Professing its solicitude for the wishes of Taiwan’s voters, the Chinese Communist Party could hardly restrain its joy at the results of the Nov. 24 elections. Its nemesis, President Tsai Ing-wen (蔡英文), and her Democratic Progressive Party (DPP) fared badly, casting a pall on their prospects for the 2020 election.
Two other outcomes give Beijing even more reason to celebrate. Each presents it with opportunities and, arguably, obligations going forward.
First was the failure of the referendum to change the name of Taiwan’s Olympic team from “Chinese Taipei” to “Taiwan.”
China strongly opposed the change and relishes the ongoing humiliation the current name imposes on Taiwan and its athletes by having them introduced not as a country, but as a mere subsidiary city of Greater China.
Several Chinese officials have ventured their expert electoral analysis on why the referendum lost and on the election results generally.
China’s Taiwan Affairs Office spokesman Ma Xiaoguang (馬曉光) put it in as understated a manner as he could: “We have noticed the results of the election.”
He went on to say that the referendum failed because its supporters “put the interests of Taiwan’s athletes at stake ... against the people’s will; the attempts at Taiwan independence are doomed to fail.”
While Chinese officials’ concern for the wishes of Taiwan’s voters is heartwarming, why stop there? Beijing has the opportunity — and, for the sake of fairness and logical consistency (two values Chinese communists cherish) the obligation — to drive the point home by wiping the offensive name “Taiwan” from its lexicon.
China should honor the voters’ choice by using the new name in all official communications as they expunge the offensive name of Taiwan. Ma could start with the title of his own organization, which should rightfully be called the Taipei City Affairs Office of the State Council.
Chinese President Xi Jinping (習近平) will want to show bold leadership by starting the transition right at the top and inaugurating the new Taipei City Office of the Central Committee of China. He will take every opportunity to remind the world that “the Taipei City question cannot be put off for another generation.”
The Shanghai Communique and all subsequent statements will surely emphasize that Beijing can never accept “two Chinas, or one China and one Taipei City,” nor will China tolerate international shipping using the Taipei City Strait without permission. All this should assure the Taipei City-ese that their votes are being honored by Beijing.
Speaking of respecting voters’ will, that brings us to the second, and even more important, development from the elections: China’s growing appreciation for the democratic process.
Taiwan policy experts are debating how much of a factor Beijing’s influence operations played. Some say the effect was marginal at best, while others argue it might have been pivotal in some areas, especially on the Olympic name change question.
However, even if China’s vigorous intervention or interference did not change a single vote, Beijing now seems all-in on democratic participation.
Considering that it only started dabbling in electoral politics over the past decade or so, it launched a relatively sophisticated information campaign to sway voters away from the referendum and DPP candidates.

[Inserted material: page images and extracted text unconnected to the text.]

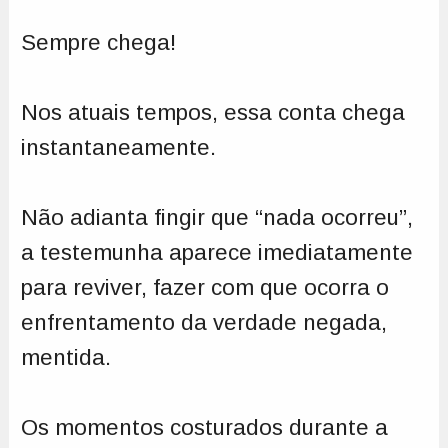
Sempre chega!
Nos atuais tempos, essa conta chega
instantaneamente.
Não adianta fingir que “nada ocorreu”,
a testemunha aparece imediatamente
para reviver, fazer com que ocorra o
enfrentamento da verdade negada,
mentida.
Os momentos costurados durante a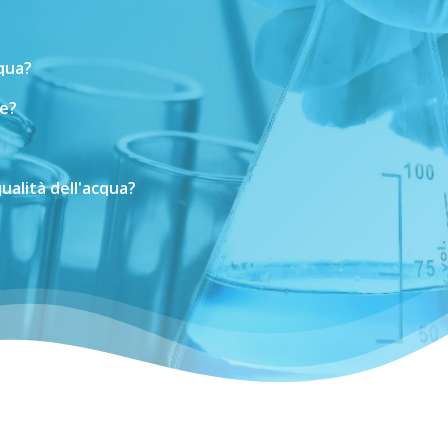
cqua?
e?
ualità
dell'acqua?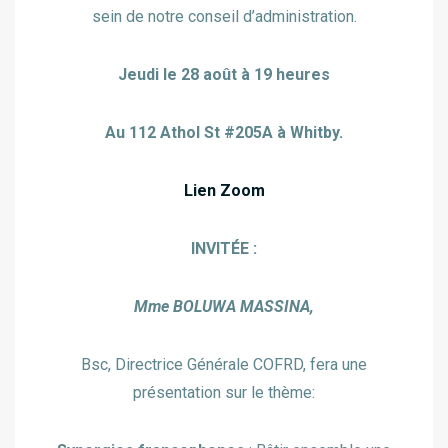
sein de notre conseil d’administration.
Jeudi le 28 août à 19 heures
Au 112 Athol St #205A à Whitby.
Lien Zoom
INVITÉE :
Mme BOLUWA MASSINA,
Bsc, Directrice Générale COFRD, fera une
présentation sur le thème: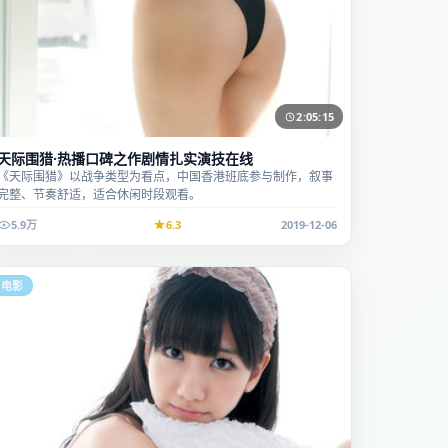
2:05:15
天际围猎·热播口碑之作剧情扎实演技在线
《天际围猎》以战争类型为看点，中国香港班底参与制作，叙事
完整、节奏舒适，适合休闲时段观看。
5.9万
6.3
2019-12-06
电影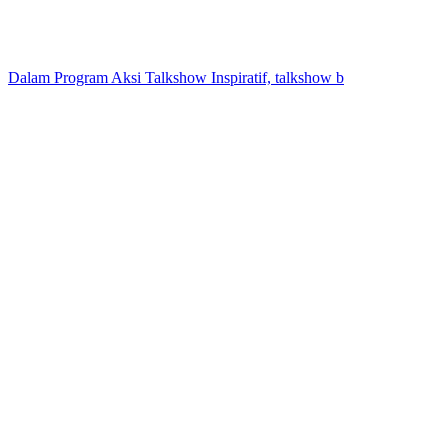
Dalam Program Aksi Talkshow Inspiratif, talkshow b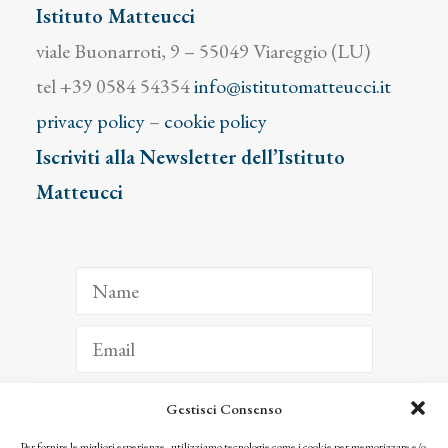
celebri
Istituto Matteucci
dipinti
viale Buonarroti, 9 – 55049 Viareggio (LU)
di
tel +39 0584 54354
info@istitutomatteucci.it
nuovo
privacy policy
–
cookie policy
proposti
Iscriviti alla Newsletter dell’Istituto
quantity
Matteucci
Gestisci Consenso
ISCRIVITI
Per fornire le migliori esperienze, utilizziamo tecnologie come i cookie per memorizzare e/o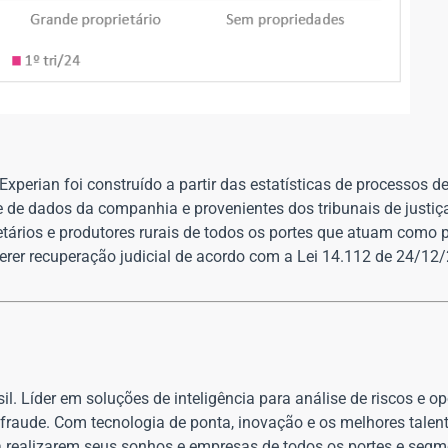
xperian foi construído a partir das estatísticas de processos d
 de dados da companhia e provenientes dos tribunais de justiç
ários e produtores rurais de todos os portes que atuam como p
uerer recuperação judicial de acordo com a Lei 14.112 de 24/12
il. Líder em soluções de inteligência para análise de riscos e 
 fraude. Com tecnologia de ponta, inovação e os melhores talen
a realizarem seus sonhos e empresas de todos os portes e segm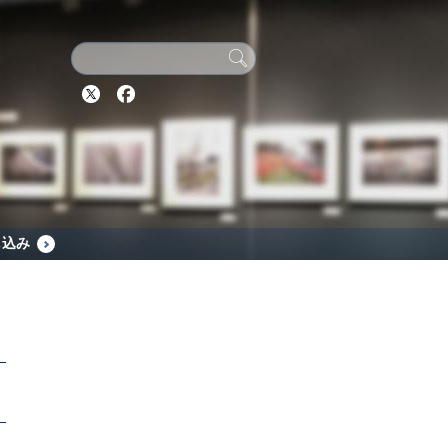
Twitter
Facebook
し込み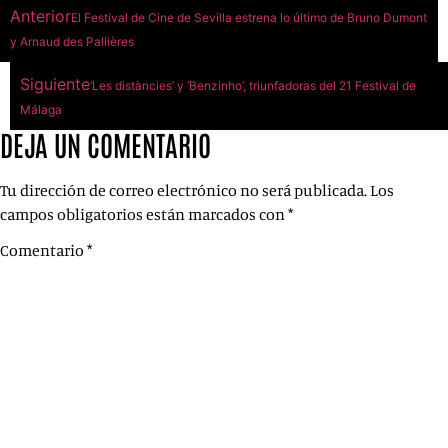
Anterior
El Festival de Cine de Sevilla estrena lo último de Bruno Dumont
y Arnaud des Pallières
Siguiente
‘Les distàncies’ y ‘Benzinho’, triunfadoras del 21 Festival de
Málaga
DEJA UN COMENTARIO
Tu dirección de correo electrónico no será publicada.
Los
campos obligatorios están marcados con
*
Comentario
*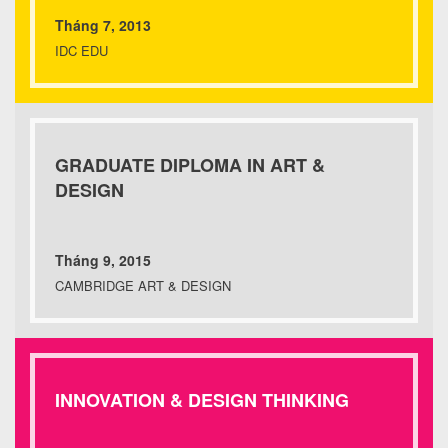
Tháng 7, 2013
IDC EDU
GRADUATE DIPLOMA IN ART &
DESIGN
Tháng 9, 2015
CAMBRIDGE ART & DESIGN
INNOVATION & DESIGN THINKING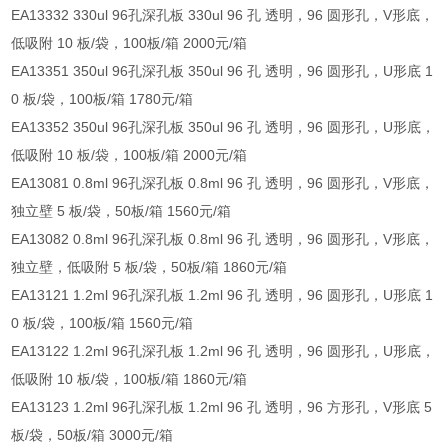
EA13332 330ul 96孔深孔板 330ul 96 孔 透明，96 圆形孔，V形底，
低吸附 10 板/袋，100板/箱 2000元/箱
EA13351 350ul 96孔深孔板 350ul 96 孔 透明，96 圆形孔，U形底 1
0 板/袋，100板/箱 1780元/箱
EA13352 350ul 96孔深孔板 350ul 96 孔 透明，96 圆形孔，U形底，
低吸附 10 板/袋，100板/箱 2000元/箱
EA13081 0.8ml 96孔深孔板 0.8ml 96 孔 透明，96 圆形孔，V形底，
独立壁 5 板/袋，50板/箱 1560元/箱
EA13082 0.8ml 96孔深孔板 0.8ml 96 孔 透明，96 圆形孔，V形底，
独立壁，低吸附 5 板/袋，50板/箱 1860元/箱
EA13121 1.2ml 96孔深孔板 1.2ml 96 孔 透明，96 圆形孔，U形底 1
0 板/袋，100板/箱 1560元/箱
EA13122 1.2ml 96孔深孔板 1.2ml 96 孔 透明，96 圆形孔，U形底，
低吸附 10 板/袋，100板/箱 1860元/箱
EA13123 1.2ml 96孔深孔板 1.2ml 96 孔 透明，96 方形孔，V形底 5
板/袋，50板/箱 3000元/箱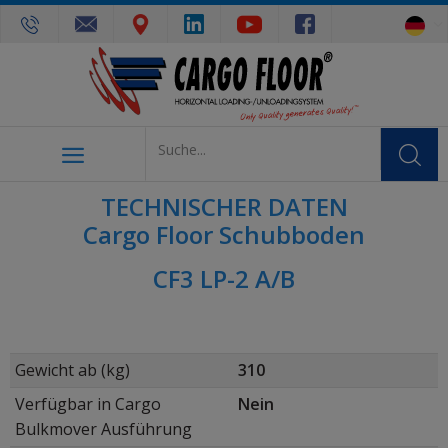
TECHNISCHER DATEN
Cargo Floor Schubboden
CF3 LP-2 A/B
Gewicht ab (kg)
310
Verfügbar in Cargo
Nein
Bulkmover Ausführung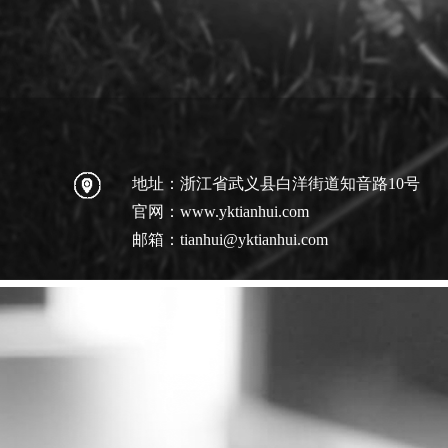
地址：浙江省武义县白洋街道知音路10号
官网：www.yktianhui.com
邮箱：tianhui@yktianhui.com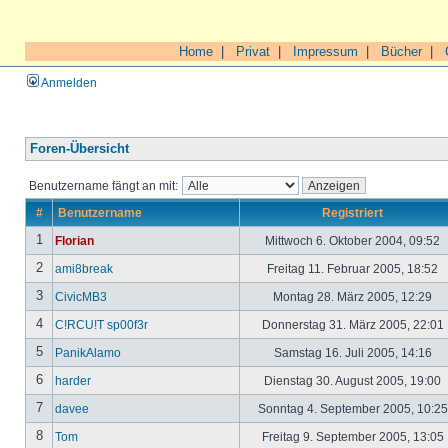
Home
|
Privat
|
Impressum
|
Bücher
|
Anmelden
Foren-Übersicht
Benutzername fängt an mit:
#
Benutzername
Registriert
1
Florian
Mittwoch 6. Oktober 2004, 09:52
2
ami8break
Freitag 11. Februar 2005, 18:52
3
CivicMB3
Montag 28. März 2005, 12:29
4
C!RCU!T sp00f3r
Donnerstag 31. März 2005, 22:01
5
PanikAlamo
Samstag 16. Juli 2005, 14:16
6
harder
Dienstag 30. August 2005, 19:00
7
davee
Sonntag 4. September 2005, 10:2
8
Tom
Freitag 9. September 2005, 13:05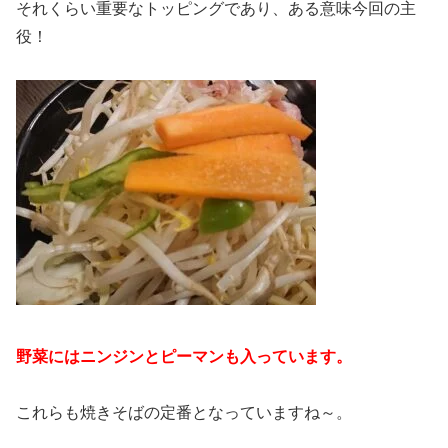
それくらい重要なトッピングであり、ある意味今回の主
役！
野菜にはニンジンとピーマンも入っています。
これらも焼きそばの定番となっていますね～。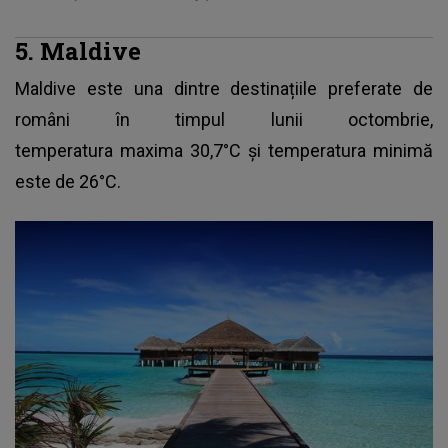
5. Maldive
Maldive este una dintre destinațiile preferate de
români în timpul lunii octombrie,
temperatura maxima 30,7°C și temperatura minimă
este de 26°C.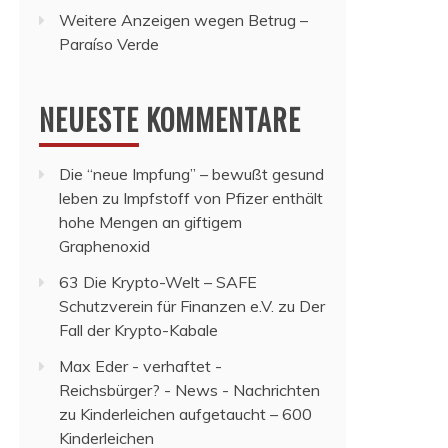
Weitere Anzeigen wegen Betrug –
Paraíso Verde
NEUESTE KOMMENTARE
Die “neue Impfung” – bewußt gesund
leben
zu
Impfstoff von Pfizer enthält
hohe Mengen an giftigem
Graphenoxid
63 Die Krypto-Welt – SAFE
Schutzverein für Finanzen e.V.
zu
Der
Fall der Krypto-Kabale
Max Eder - verhaftet -
Reichsbürger? - News - Nachrichten
zu
Kinderleichen aufgetaucht – 600
Kinderleichen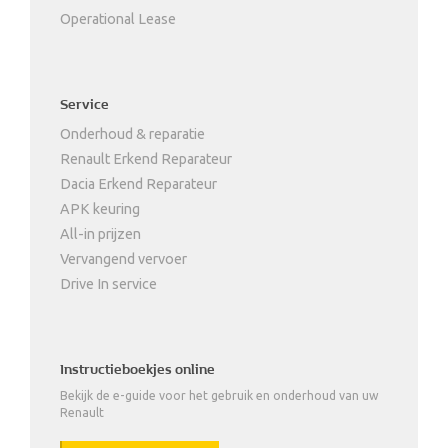
Operational Lease
Service
Onderhoud & reparatie
Renault Erkend Reparateur
Dacia Erkend Reparateur
APK keuring
All-in prijzen
Vervangend vervoer
Drive In service
Instructieboekjes online
Bekijk de e-guide voor het gebruik en onderhoud van uw
Renault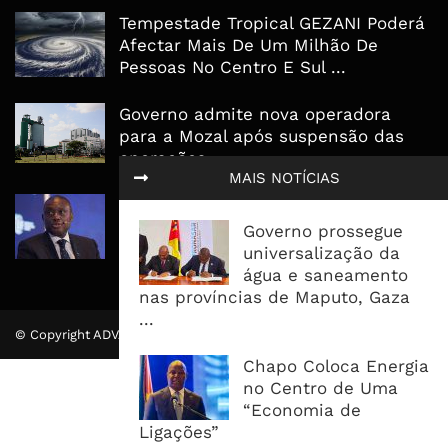
Tempestade Tropical GEZANI Poderá
Afectar Mais De Um Milhão De
Pessoas No Centro E Sul ...
Governo admite nova operadora
para a Mozal após suspensão das
operações
MAIS NOTÍCIAS
CEO do Standard Bank pede ao
Governo que “saia do caminho” e
Governo prossegue
facilite os negócios
universalização da
água e saneamento
nas províncias de Maputo, Gaza
...
© Copyright ADVALUE. Todos Direitos Reservados.
Chapo Coloca Energia
no Centro de Uma
“Economia de
Ligações”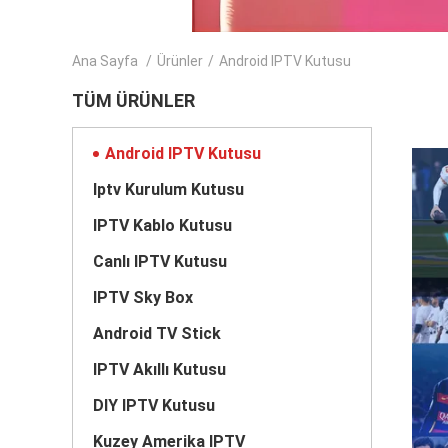
Ana Sayfa
/
Ürünler
/
Android IPTV Kutusu
TÜM ÜRÜNLER
Android IPTV Kutusu
Iptv Kurulum Kutusu
IPTV Kablo Kutusu
Canlı IPTV Kutusu
IPTV Sky Box
Android TV Stick
IPTV Akıllı Kutusu
DIY IPTV Kutusu
Kuzey Amerika IPTV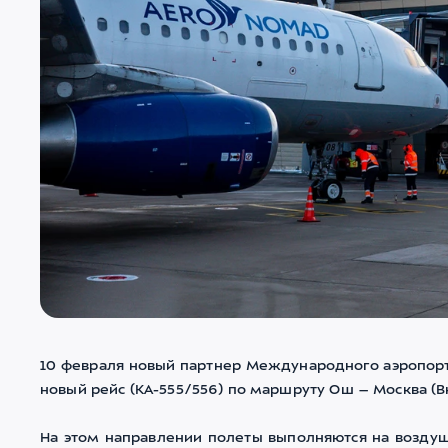
10 февраля новый партнер Международного аэропорт
новый рейс (КА-555/556) по маршруту Ош – Москва (В
На этом направлении полеты выполняются на воздушн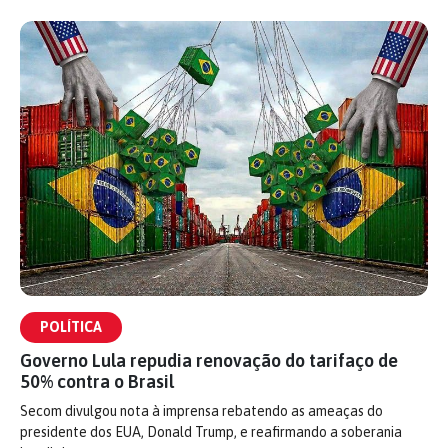
POLÍTICA
Governo Lula repudia renovação do tarifaço de
50% contra o Brasil
Secom divulgou nota à imprensa rebatendo as ameaças do
presidente dos EUA, Donald Trump, e reafirmando a soberania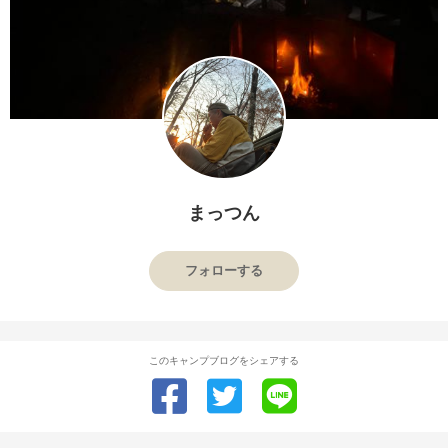
まっつん
フォローする
このキャンプブログをシェアする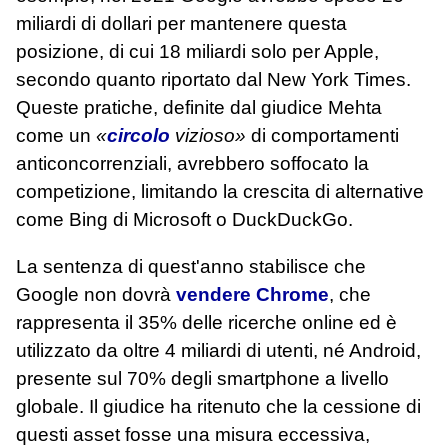
miliardi di dollari per mantenere questa
posizione, di cui 18 miliardi solo per Apple,
secondo quanto riportato dal New York Times.
Queste pratiche, definite dal giudice Mehta
come un
«
circolo
vizioso»
di comportamenti
anticoncorrenziali, avrebbero soffocato la
competizione, limitando la crescita di alternative
come Bing di Microsoft o DuckDuckGo.
La sentenza di quest'anno stabilisce che
Google non dovrà
vendere Chrome
, che
rappresenta il 35% delle ricerche online ed è
utilizzato da oltre 4 miliardi di utenti, né Android,
presente sul 70% degli smartphone a livello
globale. Il giudice ha ritenuto che la cessione di
questi asset fosse una misura eccessiva,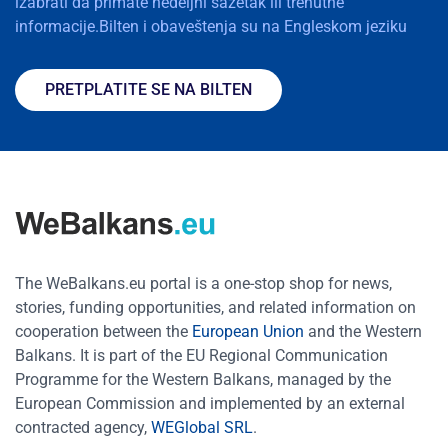
izabrati da primate nedeljni sažetak ili trenutne
informacije.Bilten i obaveštenja su na Engleskom jeziku
PRETPLATITE SE NA BILTEN
The WeBalkans.eu portal is a one-stop shop for news,
stories, funding opportunities, and related information on
cooperation between the
European Union
and the Western
Balkans. It is part of the EU Regional Communication
Programme for the Western Balkans, managed by the
European Commission and implemented by an external
contracted agency,
WEGlobal SRL
.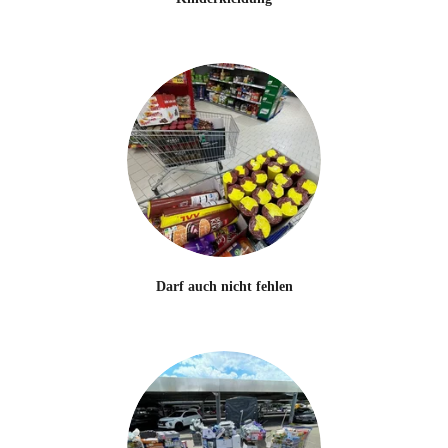
Darf auch nicht fehlen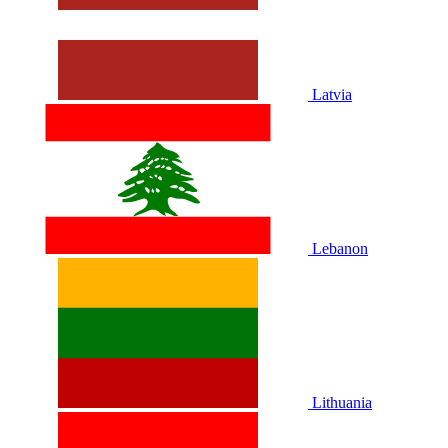
Latvia
Lebanon
Lithuania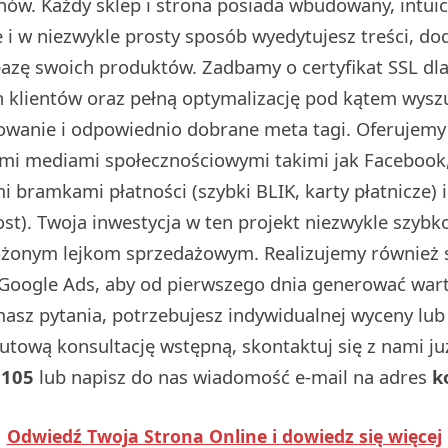
ów. Każdy sklep i strona posiada wbudowany, intuic
i w niezwykle prosty sposób wyedytujesz treści, do
 bazę swoich produktów. Zadbamy o certyfikat SSL d
 klientów oraz pełną optymalizację pod kątem wysz
dowanie i odpowiednio dobrane meta tagi. Oferujemy
ymi mediami społecznościowymi takimi jak Facebook,
 bramkami płatności (szybki BLIK, karty płatnicze) 
t). Twoja inwestycja w ten projekt niezwykle szybko
ożonym lejkom sprzedażowym. Realizujemy również
Google Ads, aby od pierwszego dnia generować wart
 masz pytania, potrzebujesz indywidualnej wyceny lu
utową konsultację wstępną, skontaktuj się z nami j
 105
lub napisz do nas wiadomość e-mail na adres
k
Odwiedź Twoja Strona Online i dowiedz się więcej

It certainly did its best to affect the outcome and deserves much credit for trying to learn how voters think, what they want and what kinds of appeals could motivate them to decide.
This is an admirable step forward for China’s leaders, whose previous experience with exercise of the franchise was “democratic centralism,” whereby a few thousand stage-managed party members robotically wave their placards in unison to demonstrate their passionate unanimity with whatever their dear leader wants to do.
China is definitely getting the hang of the democracy thing, having honed its skills by consistently tampering with Hong Kong’s partial autonomy under the promise of former Chinese leader Deng Xiaoping’s (鄧小平) “one country, two systems.”
Before too much longer, Beijing will have developed enough self-confidence in navigating the shoals of democratic politics that it will want to try it on a moderate scale in China itself.
All the years of hard practice in Hong Kong and Taiwan (and possibly even the US) will have been proved worthwhile and the world will rejoice that democracy has finally come to China.
As China’s leaders are convinced of their superior governing style, they will enjoy persuading Chinese to keep them in power. If not, they can always try again.
After all, as Zhang Wensheng (張文生), deputy head of the (Taipei City) Research Institute at Xiamen University, said of the election results: “Any party or politician would be dumped by voters if they ignore the interests of the public.”
The long-ignored citizens of China can hardly wait.
Joseph Bosco served as China country director in the office of the US secretary of defense and taught a graduate seminar on US-China-Taiwan relations at Georgetown University’s School of Foreign Service. He is a fellow at the Institute for Taiwan-American Studies.